Era um sonho. Mas, ainda no período probatório, comecei a sentir dores intensas na sola dos pés. O clínico geral diagnosticou febre reumática e tomei várias injeções de benzetacil, mas as dores só pioravam. Meses depois, fui orientada a procurar um reumatologista.
Nesse intervalo, minha saúde se deteriorou rapidamente. Em menos de um ano, eu já não andava mais e precisei de cadeira de rodas. No Hospital das Clínicas, recebi o diagnóstico de artrite reumatoide e iniciei o tratamento com cloroquina.
Logo depois, engravidei do meu segundo filho e optei por suspender a medicação para levar a gestação adiante. Passei por um descolamento de placenta, momentos muito difíceis e, nesse período, também me separei. Apesar de tudo, meu filho nasceu forte e saudável. Fiquei todo o período da licença maternidade sem medicação.
Ao voltar ao trabalho, percebi que o estresse e o ambiente político me afetavam profundamente. Meu punho direito já estava comprometido, com calcificação e perda de movimento. Entendi que precisava mudar algo na minha vida. Decidi voltar a estudar, mesmo trabalhando e cuidando de dois filhos pequenos.
Foram anos de tratamento com diferentes medicamentos — hidroxicloroquina, metotrexato, ácido fólico — e muitos desafios. Pegava 10 ônibus e um metrô por dia para trabalhar e cursar Engenharia Florestal na UFRPE. Me formei sem repetir nenhuma disciplina. Depois, fiz pós-graduação em Engenharia de Segurança do Trabalho e passei a atuar na área.
Mas o padrão se repetia: ambientes de trabalho hostis, muito estresse e crises de dor. Em 2015, após contrair chikungunya, o metotrexato deixou de fazer efeito. Mais tarde, iniciei leflunomida, que me devolveu qualidade de vida, mas precisei suspender por efeitos colaterais.
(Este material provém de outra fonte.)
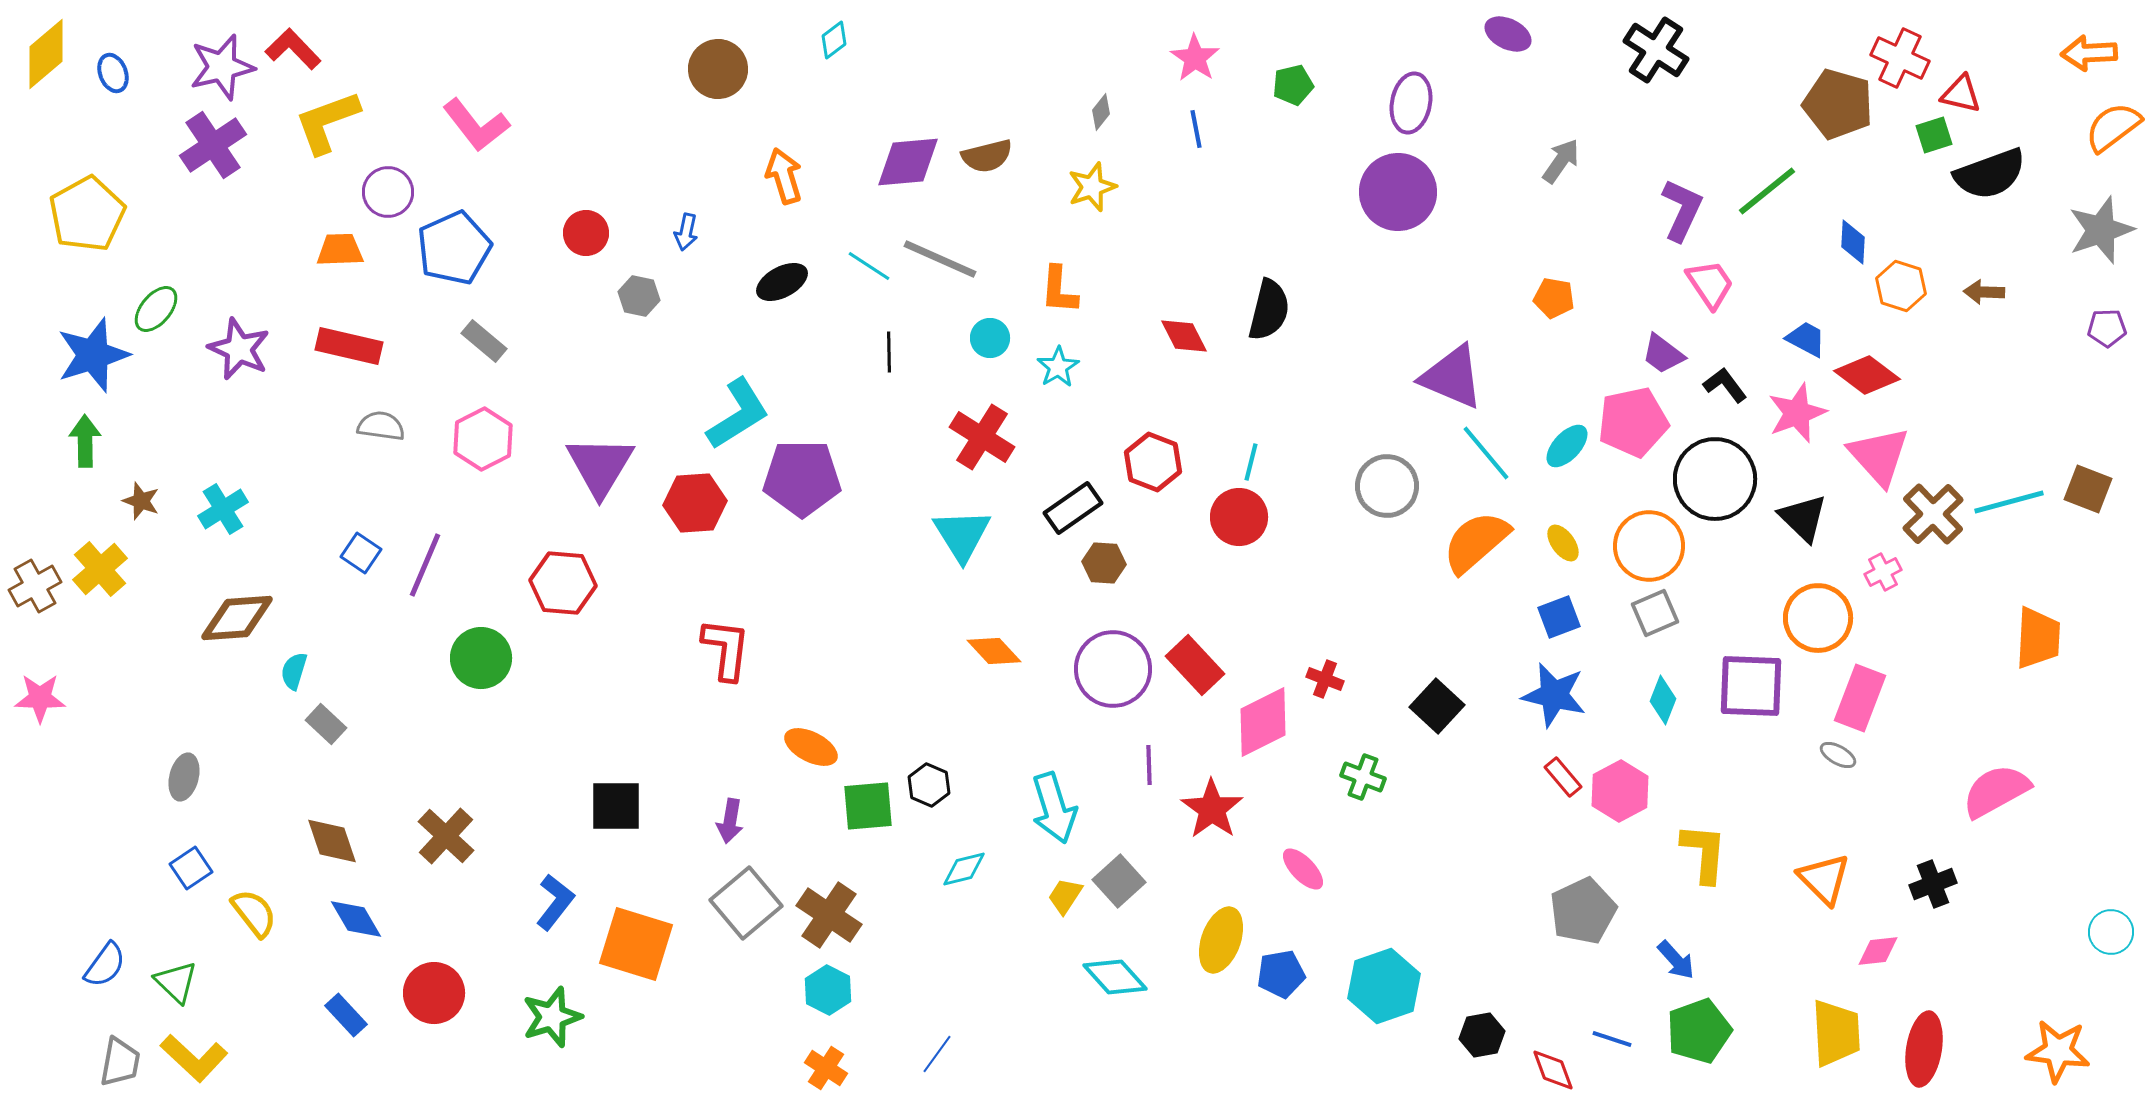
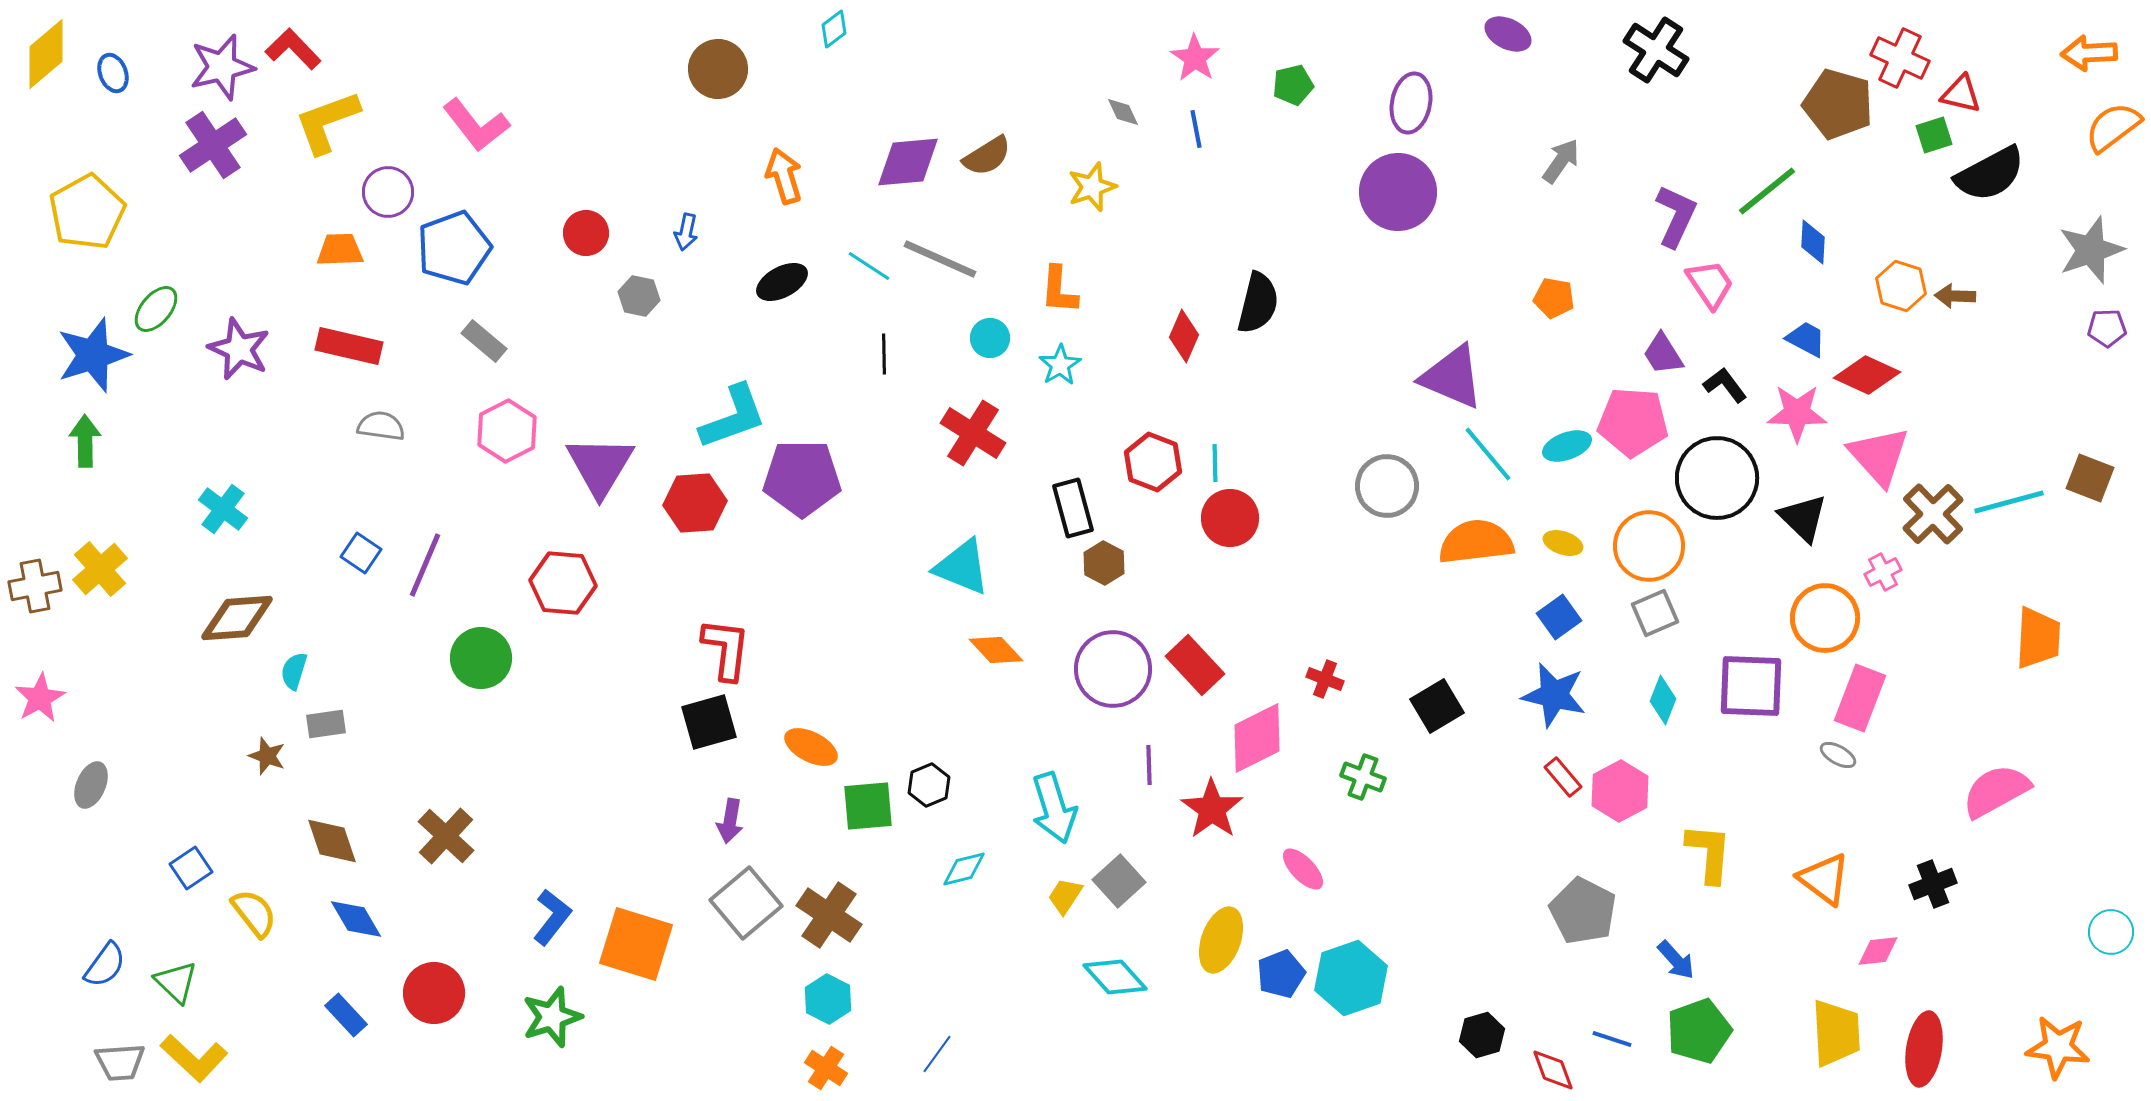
cyan diamond at (834, 40): moved 11 px up
gray diamond at (1101, 112): moved 22 px right; rotated 63 degrees counterclockwise
brown semicircle at (987, 156): rotated 18 degrees counterclockwise
black semicircle at (1990, 174): rotated 8 degrees counterclockwise
purple L-shape at (1682, 210): moved 6 px left, 6 px down
yellow pentagon at (87, 214): moved 2 px up
gray star at (2101, 230): moved 10 px left, 20 px down
blue diamond at (1853, 242): moved 40 px left
blue pentagon at (454, 248): rotated 4 degrees clockwise
brown arrow at (1984, 292): moved 29 px left, 4 px down
black semicircle at (1269, 310): moved 11 px left, 7 px up
red diamond at (1184, 336): rotated 51 degrees clockwise
black line at (889, 352): moved 5 px left, 2 px down
purple trapezoid at (1663, 354): rotated 21 degrees clockwise
cyan star at (1058, 367): moved 2 px right, 2 px up
red diamond at (1867, 375): rotated 12 degrees counterclockwise
pink star at (1797, 413): rotated 22 degrees clockwise
cyan L-shape at (738, 414): moved 5 px left, 3 px down; rotated 12 degrees clockwise
pink pentagon at (1633, 422): rotated 16 degrees clockwise
red cross at (982, 437): moved 9 px left, 4 px up
pink hexagon at (483, 439): moved 24 px right, 8 px up
cyan ellipse at (1567, 446): rotated 27 degrees clockwise
cyan line at (1486, 453): moved 2 px right, 1 px down
cyan line at (1251, 462): moved 36 px left, 1 px down; rotated 15 degrees counterclockwise
black circle at (1715, 479): moved 2 px right, 1 px up
brown square at (2088, 489): moved 2 px right, 11 px up
brown star at (141, 501): moved 126 px right, 255 px down
black rectangle at (1073, 508): rotated 70 degrees counterclockwise
cyan cross at (223, 509): rotated 21 degrees counterclockwise
red circle at (1239, 517): moved 9 px left, 1 px down
cyan triangle at (962, 535): moved 32 px down; rotated 36 degrees counterclockwise
orange semicircle at (1476, 542): rotated 34 degrees clockwise
yellow ellipse at (1563, 543): rotated 36 degrees counterclockwise
brown hexagon at (1104, 563): rotated 24 degrees clockwise
brown cross at (35, 586): rotated 18 degrees clockwise
blue square at (1559, 617): rotated 15 degrees counterclockwise
orange circle at (1818, 618): moved 7 px right
orange diamond at (994, 651): moved 2 px right, 1 px up
pink star at (40, 698): rotated 30 degrees counterclockwise
black square at (1437, 706): rotated 16 degrees clockwise
pink diamond at (1263, 722): moved 6 px left, 16 px down
gray rectangle at (326, 724): rotated 51 degrees counterclockwise
gray ellipse at (184, 777): moved 93 px left, 8 px down; rotated 9 degrees clockwise
black hexagon at (929, 785): rotated 15 degrees clockwise
black square at (616, 806): moved 93 px right, 84 px up; rotated 16 degrees counterclockwise
yellow L-shape at (1704, 853): moved 5 px right
orange triangle at (1824, 879): rotated 8 degrees counterclockwise
blue L-shape at (555, 902): moved 3 px left, 15 px down
gray pentagon at (1583, 911): rotated 20 degrees counterclockwise
blue pentagon at (1281, 974): rotated 12 degrees counterclockwise
cyan hexagon at (1384, 986): moved 33 px left, 8 px up
cyan hexagon at (828, 990): moved 9 px down
black hexagon at (1482, 1035): rotated 6 degrees counterclockwise
orange star at (2058, 1051): moved 4 px up
gray trapezoid at (120, 1062): rotated 76 degrees clockwise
Na pandemia, tive COVID grave. Depois, comecei o tratamento com golimumabe, com ótimo resultado, até desenvolver tuberculose extrapulmonar em 2022. A carga emocional do trabalho voltou a pesar, desenvolvi síndrome do pânico e precisei me afastar do cargo de gestão que ocupava.
Em uma consulta de rotina, a médica percebeu meus olhos muito vermelhos e a boca seca. Investigamos e veio um novo diagnóstico: Síndrome de Sjögren. Hoje faço tratamento com rituximabe, metotrexato e ácido fólico, além de medicação para depressão iniciada durante a pandemia.
Nesse período, enfrentei perdas profundas: meu irmão e meu pai faleceram, minha mãe perdeu totalmente a visão e passou a morar comigo. Também encerrei um relacionamento de 16 anos. Apesar de tudo, minha saúde hoje está estável. Não sinto mais dores, exceto pela limitação no punho direito, e minha força está voltando aos poucos.
Estou feliz. Perto da aposentadoria, comecei a tirar do papel um sonho antigo: empreender com doces e geleias no coletivo Coisas da Mata. Fazer o que eu gosto tem sido parte fundamental do meu cuidado.
Eu aprendi que a doença não me define. Não vou sucumbir a ela. Já fui cadeirante por cerca de 30 dias — os piores da minha vida — e isso me ensinou que, por mais difícil que seja, não podemos nos entregar.
Meu nome é Luciana Bernardo da Silva @luciana.floresteira, tenho 54 anos e convivo com a artrite reumatoide há 23 anos. Sou Eng. de Segurança do Trabalho e moro Itapissuma/Pernambuco.